Cheekily, I tried to turn back around and go back into the building, but there's only a locked alcove of what is presumably the non-Otherworld version of the building.
Moving forward, we go into a park and meet Maria, a woman who strongly resembles (I think) James' late wife. Maria's attitude feels far too blasé given the situation, but it's just on the fringe of being reasonable that I can't say I have a great read on her (though I think some pop culture osmosis has skewed by impression of her). Maria leads James a little further through the town, with a brief exploration of a motel.
It's actually here that something really interesting happens: save points in Silent Hill are these glowing red squares, usually found on walls (though in this case, on the trunk of a car). I hadn't really given them much thought, but when we're traveling with Maria, if you save the game, Maria asks James what's wrong: he kind of froze there for a second. Is saving your game diagetic to the game world?
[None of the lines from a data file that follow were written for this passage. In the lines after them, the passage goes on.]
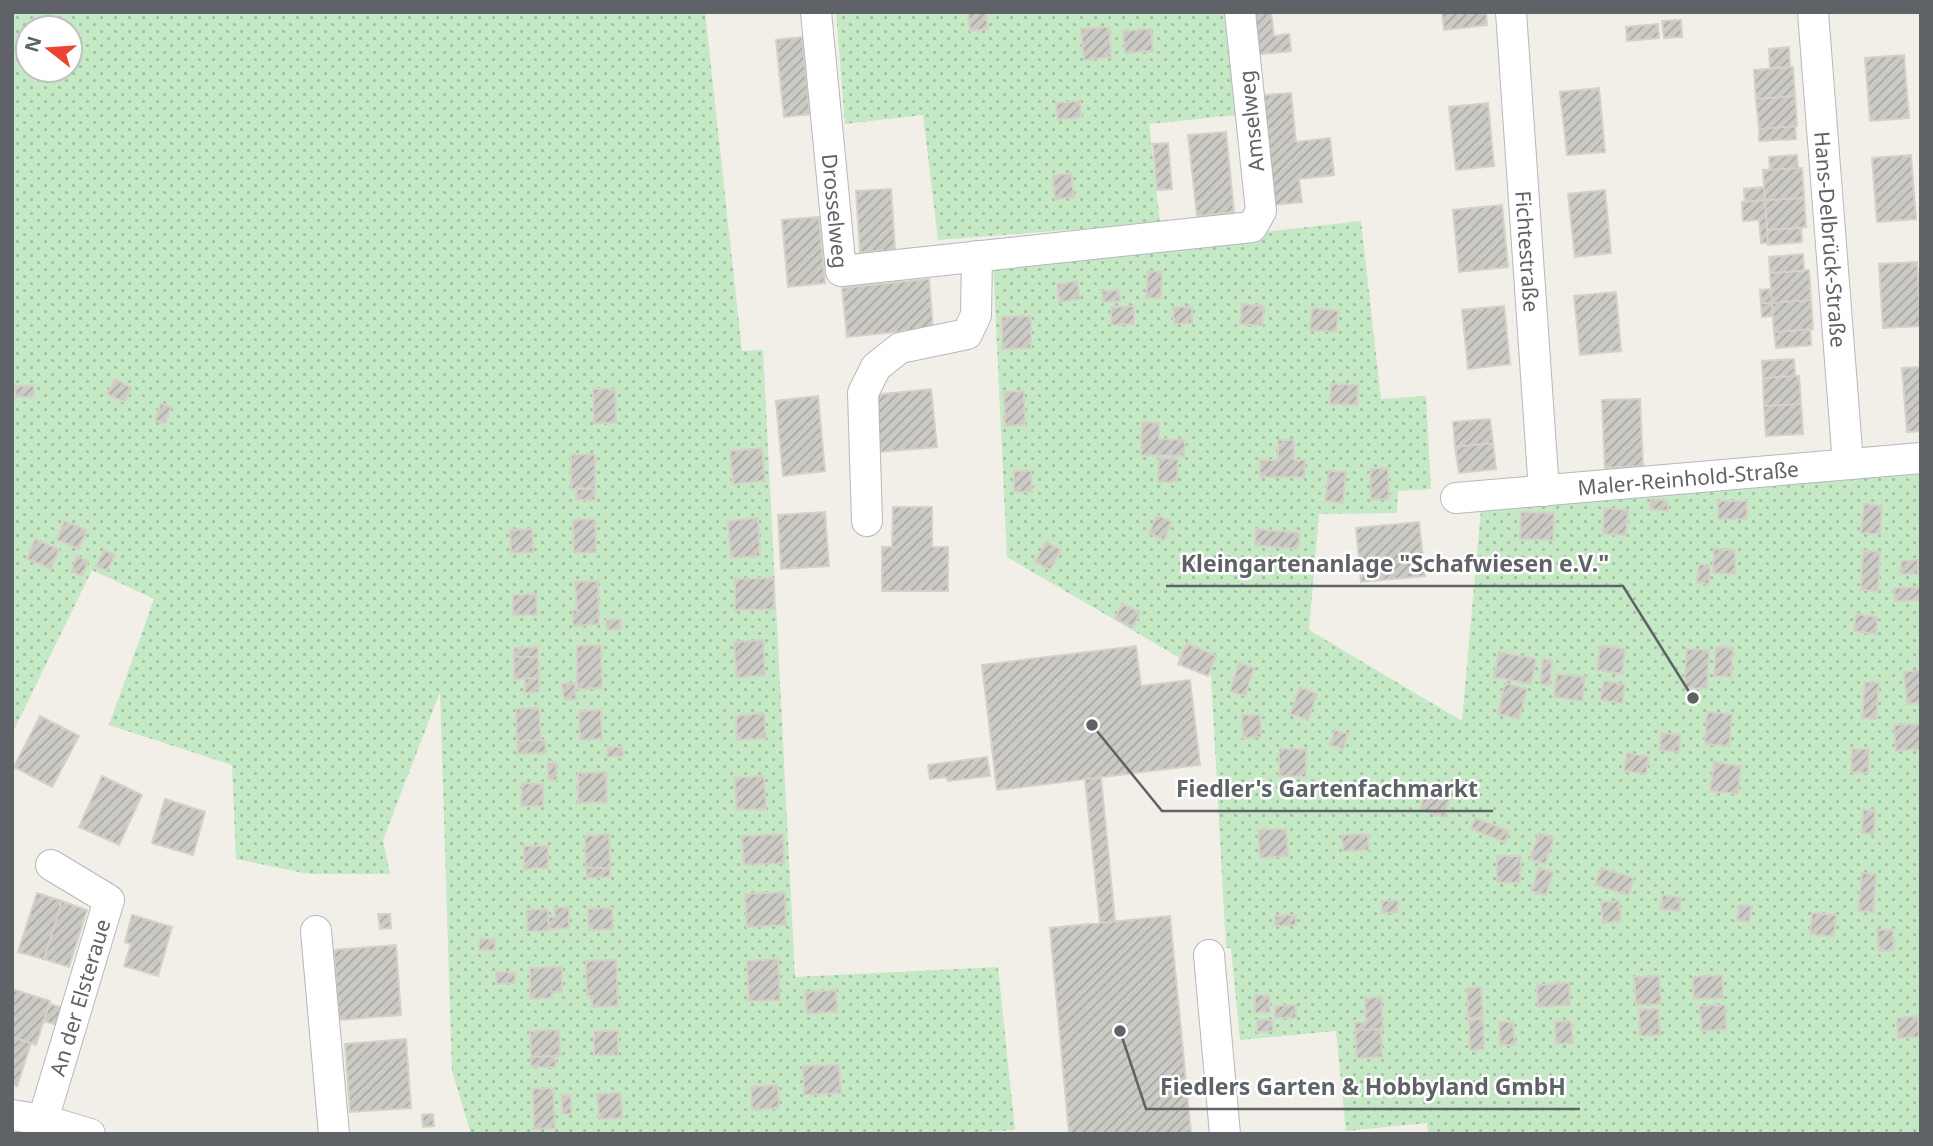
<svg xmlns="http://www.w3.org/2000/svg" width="1933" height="1146" viewBox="0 0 1933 1146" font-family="'Noto Sans',sans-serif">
	<defs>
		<pattern id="green-dots" width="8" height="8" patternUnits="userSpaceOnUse" patternTransform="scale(1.75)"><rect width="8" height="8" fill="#c5e8c5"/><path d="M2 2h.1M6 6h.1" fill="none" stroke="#a3c0a4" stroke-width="1.8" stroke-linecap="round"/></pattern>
		<pattern id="building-hatch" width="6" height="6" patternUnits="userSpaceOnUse" patternTransform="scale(1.75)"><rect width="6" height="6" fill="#cccac5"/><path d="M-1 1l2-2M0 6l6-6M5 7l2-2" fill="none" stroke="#a9a8a4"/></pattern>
	</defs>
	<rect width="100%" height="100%" fill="#f1efe8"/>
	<!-- green -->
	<path fill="url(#green-dots)" fill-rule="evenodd" d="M12,12H705L742,351L763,350L795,977L998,967L1015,1130L953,1134H471L452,1071L440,692L383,840L390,874H309L236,859L232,765L109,725L154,599L92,570L12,734ZM28,28H70V70H28Z
		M836,12H1224L1236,115L1149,124L1160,223L938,240L923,115L845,124Z
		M1361,221L1381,399L1426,396L1431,489L1398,491L1397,513L1319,514L1309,630L1462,721L1481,509L1920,473L1921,1134H1428L1427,1123L1346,1131L1336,1031L1240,1040L1231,948H1226L1211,676L1007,557L993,262Z"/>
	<!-- building -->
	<path fill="url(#building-hatch)" stroke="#d6d1c6" stroke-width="2" d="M968,12H986L988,29L970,31Z
		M1251,12H1271L1274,36L1289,34L1291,51L1255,55Z
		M1442,12H1486L1487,25L1444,30Z
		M1681,20L1682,37L1664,38L1662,21Z
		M1658,24L1659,38L1627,41L1626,27Z
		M1109,27L1111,57L1084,60L1081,29Z
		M1151,29L1153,51L1125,53L1123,31Z
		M802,37L810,114L784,117L776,40Z
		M1789,47L1790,67L1770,68L1769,49Z
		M1904,55L1909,118L1870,121L1865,58Z
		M1793,67L1795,96L1756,99L1754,70Z
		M1599,88L1605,152L1567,155L1560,92Z
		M1291,93L1296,142L1330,138L1334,175L1299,179L1302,202L1275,205L1264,95Z
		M1795,96L1797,126L1759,129L1756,99Z
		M1080,101L1081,117L1058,120L1056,103Z
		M1488,103L1494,166L1456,170L1449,107Z
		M1795,126L1796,139L1759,141V129Z
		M1226,132L1234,212L1197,216L1188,135Z
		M1168,143L1172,189L1157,190L1153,144Z
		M1797,155L1798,168L1770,170L1769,157Z
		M1911,155L1916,219L1877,222L1872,158Z
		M1802,168L1804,198L1765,200L1763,170Z
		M1071,173L1074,197L1055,199L1053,176Z
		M1764,187L1765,200L1745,202L1744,189Z
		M891,189L895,250L860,252L856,191Z
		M1605,190L1611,253L1575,257L1568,194Z
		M1804,198L1806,227L1767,230L1765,200Z
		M1765,200L1768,243H1761L1759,220L1743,221L1742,202Z
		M1502,205L1508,267L1459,272L1453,210Z
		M819,217L825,283L788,287L782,220Z
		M1801,228L1802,242L1768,245L1767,230Z
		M1803,254L1804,271L1770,273L1769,257Z
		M1917,262L1921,326L1883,328L1879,264Z
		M1809,270L1811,300L1772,303L1770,273Z
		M1148,271L1162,272L1161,298H1146Z
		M929,279L933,328L847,337L842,288Z
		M1077,281L1080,299L1059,302L1057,284Z
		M1771,289L1772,303H1761L1760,290Z
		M1119,290L1120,301L1103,302L1102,291Z
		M1616,292L1621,351L1580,355L1574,296Z
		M1811,300L1813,329L1774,332L1772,303Z
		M1761,303H1772L1773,316L1762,317Z
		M1242,304L1264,306L1262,326L1240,324Z
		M1134,306V324L1111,325V307Z
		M1504,306L1510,364L1468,369L1462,310Z
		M1173,307H1192V323L1174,324Z
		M1312,308L1339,311L1336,332L1310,330Z
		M1031,316V348L1002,349V317Z
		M1810,329L1811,345L1776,348L1774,332Z
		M1794,359L1795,376L1763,378L1762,361Z
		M1921,367V431L1907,432L1902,368Z
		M1799,376L1801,404L1764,406L1763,378Z
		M115,379L132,388L124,402L107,394Z
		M1331,384L1358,385L1357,405L1330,404Z
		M15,386H34V397H16Z
		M593,389H615L616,423H594Z
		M931,389L937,447L880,452L874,395Z
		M1024,391L1025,425L1005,426L1004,392Z
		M818,396L825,471L783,476L776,401Z
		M1640,399L1643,466L1605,468L1602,400Z
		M161,403L171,407L165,424L155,420Z
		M1801,404L1803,434L1766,436L1764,406Z
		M1490,419L1493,443L1455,447L1453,422Z
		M1142,422L1159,423V439L1185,440L1184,456L1141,455Z
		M1278,440H1294V460H1305L1304,477H1260V460H1278Z
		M1493,443L1496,469L1459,473L1455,447Z
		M762,448L765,481L733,484L730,451Z
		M595,454V489H571V455Z
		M1159,458L1178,459L1177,482H1158Z
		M1388,468L1389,499L1371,500L1370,469Z
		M1014,471H1031L1032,492H1014Z
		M1329,471L1346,472L1343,503L1325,501Z
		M577,488L595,489V500H576Z
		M1651,499L1668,501V511L1650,509Z
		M1718,501H1747V519H1718Z
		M1864,504L1882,506L1880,534L1861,533Z
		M893,507H932V547H948V591H882V547H892Z
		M1604,508L1628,510L1626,535L1603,534Z
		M825,512L829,566L781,569L778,515Z
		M1521,512L1554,513L1553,540L1520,539Z
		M1157,515L1172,522L1164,540L1149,533Z
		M758,518L760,556L731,558L728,521Z
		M595,519L596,552L574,553L573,520Z
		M64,521L87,530L79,549L57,540Z
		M1419,522L1425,576L1361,582L1356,528Z
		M532,529L533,552L511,553L510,530Z
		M1256,529L1300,533L1298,549L1255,545Z
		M35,539L59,549L51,569L27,559Z
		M1046,542L1061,550L1050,570L1035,562Z
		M1714,549L1735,550V574L1713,573Z
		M104,550L115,555L107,571L96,566Z
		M1863,551L1880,552L1878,591L1861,590Z
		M77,556L88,561L82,576L71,572Z
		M1918,560V574H1901V561Z
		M1699,564L1710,565L1709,584L1697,583Z
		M774,578V609L735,610V579Z
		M598,581L599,624L573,626V610H577L575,582Z
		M1921,587V600L1895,601L1894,588Z
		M536,594L537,615H513V595Z
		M1122,604L1140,612L1133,627L1115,619Z
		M1856,614L1877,617L1876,634L1854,631Z
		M621,619V629L607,630L606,620Z
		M763,640L765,675L737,678L734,642Z
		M1187,643L1216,656L1208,676L1178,664Z
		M601,645L602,688L577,689V646Z
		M1136,646L1141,686L1190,680L1200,765L997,790L982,665Z
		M1600,646L1625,649L1622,674L1597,670Z
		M538,647V657H514V648Z
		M1716,647L1733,648L1731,677L1714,676Z
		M1687,649L1709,650L1707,689L1684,688Z
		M1499,652L1536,659L1531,684L1494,677Z
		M514,657H538L539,678L514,679Z
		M1543,659L1552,660L1550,685L1540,684Z
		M1239,663L1254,668L1245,696L1230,691Z
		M1921,670V703L1907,704L1904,672Z
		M1557,674L1585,677L1582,701L1554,697Z
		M525,678H539V692L525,693Z
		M1604,681L1625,684L1622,703L1600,700Z
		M1865,682L1879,683L1876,719L1862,718Z
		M575,683L576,699L564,700L562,684Z
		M1505,683L1527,689L1519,719L1498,714Z
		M1300,687L1317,694L1308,720L1290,714Z
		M539,708L541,740L517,741L516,709Z
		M601,710L602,739L580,740L579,711Z
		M1707,712L1732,714L1729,746L1705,744Z
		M764,713L766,738L737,740L736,716Z
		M1242,715H1260L1261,737L1243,738Z
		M40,716L79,736L52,787L14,767Z
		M1921,724V749L1896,751L1894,725Z
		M1335,730L1348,734L1343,749L1330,745Z
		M1661,733L1680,735L1679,752L1660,750Z
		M541,740H545L546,753L518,754L517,741Z
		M607,747H622L623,756L607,757Z
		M1279,749H1306V777L1279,776Z
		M1852,749H1869L1868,773L1851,772Z
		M1627,753L1649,757L1646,774L1624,771Z
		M987,757L990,776L948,781L946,777L930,779L928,765Z
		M556,762L557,780H548V763Z
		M1714,762L1741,766L1738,794L1710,791Z
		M606,772L607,802L578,803V773Z
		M102,776L142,795L119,845L79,827Z
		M764,776L766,809L737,810L735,778Z
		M1101,778L1115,922L1100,923L1085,779Z
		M522,783L543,784V806H521Z
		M1426,790L1450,797L1444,817L1420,810Z
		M165,799L205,812L193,855L152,843Z
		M1863,810H1875L1874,834L1862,833Z
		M1475,818L1509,831L1505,842L1471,829Z
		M1286,829L1288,856L1260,858L1258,830Z
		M1539,833L1554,838L1545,864L1530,859Z
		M609,834L610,868H586L585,836Z
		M783,834L784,863L744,865L742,836Z
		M1368,834L1369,850L1343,851L1342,835Z
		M524,846H548V868L524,869Z
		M1497,856H1521L1520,883L1497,882Z
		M586,868H610V877L587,878Z
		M1539,868L1553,872L1546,895L1531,891Z
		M1601,868L1634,878L1628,895L1595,885Z
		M1862,873L1876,874L1873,912L1858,911Z
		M785,892L786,925L747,927L745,894Z
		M37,893L62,901L44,959L18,952Z
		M1663,895L1681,898L1679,911L1660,909Z
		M1398,900V912L1382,913V901Z
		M62,901L87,910L69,967L44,959Z
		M1619,901L1621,921L1603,923L1601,902Z
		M1739,905L1752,906L1749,922L1737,920Z
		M569,907V928L549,929L548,917H555L554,908Z
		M612,908L613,929L589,930L588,909Z
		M548,909L549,931H527V910Z
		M1812,913L1836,915L1834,937L1810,934Z
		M378,914H390L391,928L380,929Z
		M132,915L172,927L158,976L124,966L131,944L125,942Z
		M1296,915V925L1275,926V916Z
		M1170,916L1191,1134H1069L1050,928Z
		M1893,929L1894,950L1879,951L1877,930Z
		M479,939H495V950H479Z
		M396,945L401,1015L339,1020L334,950Z
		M778,959L780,1000L749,1001L747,961Z
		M616,960L618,1006L592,1007V996H587L586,961Z
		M562,967V992H552V998L530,999V968Z
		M496,972H515V983L497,984Z
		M1722,975L1723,998L1694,999L1693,977Z
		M1659,976L1661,1004L1636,1005L1634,977Z
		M1569,983L1570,1005L1538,1007L1537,985Z
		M1481,987L1483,1017L1468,1018L1467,988Z
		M12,989L50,1001L36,1045L12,1037Z
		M836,990L837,1012L807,1014L805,992Z
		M1255,995H1269L1270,1012L1255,1013Z
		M1381,997L1383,1029L1355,1030V1023L1366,1022L1365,998Z
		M49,1004L63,1008L57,1025L44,1021Z
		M1296,1005V1018H1275V1006Z
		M1725,1005L1726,1029L1702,1031L1700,1006Z
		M1658,1009L1660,1035L1640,1036L1639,1010Z
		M1918,1016L1919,1037L1898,1038L1897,1018Z
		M1483,1019L1484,1049L1470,1050L1469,1020Z
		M1257,1020H1272L1273,1031L1257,1032Z
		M1571,1021L1573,1043L1556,1044L1555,1022Z
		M1499,1022H1513L1515,1045H1500Z
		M1381,1029L1382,1057L1357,1058L1355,1030Z
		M559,1030L560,1056L531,1057L530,1031Z
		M594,1031H618V1055H594Z
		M12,1037L31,1043L17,1086L12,1085Z
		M406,1039L411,1108L350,1112L345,1044Z
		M555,1056L556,1067H531V1057Z
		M839,1065L841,1093L804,1095L803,1066Z
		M778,1085L779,1108L752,1110L751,1087Z
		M553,1088L555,1128L534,1129L533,1089Z
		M621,1093L622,1118L599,1119L597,1094Z
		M562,1095H571V1114H562Z
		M433,1114L434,1126L423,1127L422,1115Z"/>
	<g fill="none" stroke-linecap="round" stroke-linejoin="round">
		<!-- minor casing -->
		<g stroke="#b5b8bc" stroke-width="32">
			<g id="minor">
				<path id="s1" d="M816,12L841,271L1252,227L1261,211L1240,12"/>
				<path id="s2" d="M1511,12L1544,491"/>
				<path id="s3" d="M1813,12L1848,464"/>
				<path id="s4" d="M1456,498L1921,458"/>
				<path d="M867,521L863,393L876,367L900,348L967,334L976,315L977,256"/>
				<path d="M316,931L334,1134"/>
				<path d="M1209,955L1225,1134"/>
				<path d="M12,1115L43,1120L90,1134"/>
				<path id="s5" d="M43,1120L109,900L51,865"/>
			</g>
		</g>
		<!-- minor -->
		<use href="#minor" stroke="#fff" stroke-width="30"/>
	</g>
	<g text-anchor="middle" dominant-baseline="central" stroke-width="5" stroke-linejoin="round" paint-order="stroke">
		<!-- street labels -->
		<g font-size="21" fill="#5f6368" stroke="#fff">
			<text transform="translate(1251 121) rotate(-96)">Amselweg</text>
			<text stroke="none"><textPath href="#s1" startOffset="200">Drosselweg</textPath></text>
			<text stroke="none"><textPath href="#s3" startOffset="228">Hans-Delbrück-Straße</textPath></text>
			<text stroke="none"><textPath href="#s2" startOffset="240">Fichtestraße</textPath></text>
			<text stroke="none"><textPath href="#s4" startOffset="233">Maler-Reinhold-Straße</textPath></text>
			<text stroke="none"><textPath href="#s5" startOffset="128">An der Elsteraue</textPath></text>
		</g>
	</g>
	<!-- callouts -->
	<path fill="none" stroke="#5f6368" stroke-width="2.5" d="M1693 698L1623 586H1166M1092 725L1162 811H1493M1120 1031L1146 1109H1580"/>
	<g fill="#5f6368" stroke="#fff" stroke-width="2.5">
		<circle cx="1693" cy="698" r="7"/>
		<circle cx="1092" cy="725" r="7"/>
		<circle cx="1120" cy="1031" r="7"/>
	</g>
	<g font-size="23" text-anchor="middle" font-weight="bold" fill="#5f6368" stroke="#fff" stroke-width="5" stroke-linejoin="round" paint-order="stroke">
		<text x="1395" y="572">Kleingartenanlage "Schafwiesen e.V."</text>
		<text x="1327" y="797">Fiedler's Gartenfachmarkt</text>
		<text x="1363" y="1095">Fiedlers Garten &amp; Hobbyland GmbH</text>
	</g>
	<!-- border -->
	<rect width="1933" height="1146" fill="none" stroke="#5f6368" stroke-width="28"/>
	<!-- north arrow -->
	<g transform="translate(49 49) rotate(287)"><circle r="33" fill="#ffffff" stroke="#bfc1c3" stroke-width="2"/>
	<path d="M0-5L12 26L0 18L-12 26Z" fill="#ea4335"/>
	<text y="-10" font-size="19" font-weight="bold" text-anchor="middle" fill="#5f6368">N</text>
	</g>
</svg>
What the hell are these red squares, then, anyway?
We travel with Maria, and the fog in the town seems to get angry, sending tons of monsters into our paths (I took the hint that we should just run past them) and then Maria takes us into a strip club, where the weird femme fatale vibes get turned to eleven. Leaving the strip club, we pass into another park, and hear something about a local legend about a woman marooned on an island in the nearby lake, in a story that feels like it might be analogous to James and his wife.
Next door, at the movie theater, we hear a young girl, and as we make our way inside, we find that Eddie (the puking guy from Woodside Apartments) and the girl are there together, but Laura, the girl, runs away before we can talk to her, and Eddie... well, Eddie is weird, eating strawberry ice cream with his hands.
We go with Maria to follow the girl into the fog, and where I've now landed, we've come to a hospital, which I can only imagine is going to be our next major "level" or "dungeon" the way that the two apartment buildings were.
I find myself really curious to see how important the details of the locations and puzzles we encounter are to the underlying story. The clock puzzle, for example, gives names that start with H, M, and S, hinting at where the hour, minute, and second hand should go. But I don't know if the little rhyme that gives these hints is all that important.
More likely to be important, I think the locations we visit could be keys. We know that James and his late wife Mary had been in the town before, but I don't know if they lived there or just visited. I could imagine that perhaps they had an apartment in one of the buildings we explore (Blue Creek seems more likely, as its importance would be what pulled it into the Otherworld) and perhaps the hospital I've now gotten to is where she was being treated for her disease.
Anyway, I do love a good mystery: while the game is scary in the sense that it has monsters with really original, creepy designs, I love that the game isn't going for the obvious with excessive gore. I've always preferred the kind of horror that makes you question what the hell is going on more than the kind that makes you shriek in shock or cringe in visceral discomfort - I love The Shining, for example - and this is, much to my tastes, way more of that kind.